This pipeline will look for the unfiltered matrix in the api:

./api/cellranger.multi/ADT/unfiltered//mtx/.gz

./api/cellranger.multi/GEX/unfiltered//mtx/.gz

Dependencies

This pipeline requires: * cgat-core: https://github.com/cgat-developers/cgat-core * R dependencies required in the r scripts

Pipeline output

The pipeline returns a adt_norm.dir folder containing one folder per methodology adt_dsb.dir, adt_median.dir, and adt_clr.dir with per-sample folders conatining market matrices [features, qc-barcodes] with the normalized values.

Code

cellhub.pipeline_adt_norm.gexdepth(infile, outfile): This task will run R/adt_calculate_depth_dist.R, It will describe the GEX UMI distribution of the background and cell-containing barcodes. This will help to assess the quality of the ADT data and will inform about the definition of the background barcodes.

cellhub.pipeline_adt_norm.gexdepthAPI(infiles, outfile): Add the umi depth metrics results to the API

cellhub.pipeline_adt_norm.adtdepth(infile, outfile): This task will run R/adt_calculate_depth_dist.R, It will describe the ADT UMI distribution of the background and cell-containing barcodes. This will help to assess the quality of the ADT data and will inform the definition of the background barcodes.

cellhub.pipeline_adt_norm.adtdepthAPI(infiles, outfile): Add the umi depth metrics results to the API

cellhub.pipeline_adt_norm.adt_plot_norm(infile, outfile): This task will run R/adt_plot_norm.R, It will create a visual report on the cell vs background dataset split and, if the user provided GEX and ADT UMI thresholds, those will be included.

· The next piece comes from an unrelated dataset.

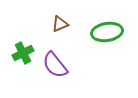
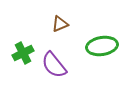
green ellipse: moved 5 px left, 14 px down
purple semicircle: moved 1 px left
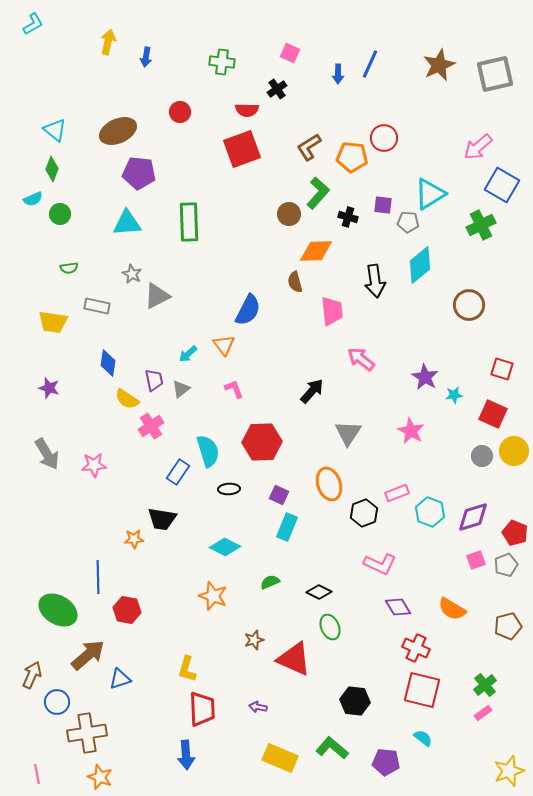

cellhub.pipeline_adt_norm.dsb_norm(infile, outfile): This task runs R/adt_normalize.R. It reads the unfiltered ADT count matrix and calculates DSB normalized ADT expression matrix which is then saved like market matrices per sample.

cellhub.pipeline_adt_norm.dsbAPI(infile, outfile): Register the ADT normalized mtx files on the API endpoint

cellhub.pipeline_adt_norm.median_norm(infile, outfile): This task runs R/adt_get_median_normalization.R, It reads the filtered ADT count matrix and performed median-based normalization. Calculates median-based normalized ADT expression matrix and writes market matrices per sample.

cellhub.pipeline_adt_norm.medianAPI(infile, outfile): Register the ADT normalized mtx files on the API endpoint

cellhub.pipeline_adt_norm.clr_norm(infile, outfile): This task runs R/get_median_clr_normalization.R, It reads the filtered ADT count matrix and performes CLR normalization. Writes market matrices per sample.

cellhub.pipeline_adt_norm.clrAPI(infile, outfile): Register the CLR-normalized ADT mtx files on the API endpoint

cellhub.pipeline_adt_norm.plot(infile, outfile): Draw the pipeline flowchart

cellhub.pipeline_adt_norm.full(): Run the full pipeline.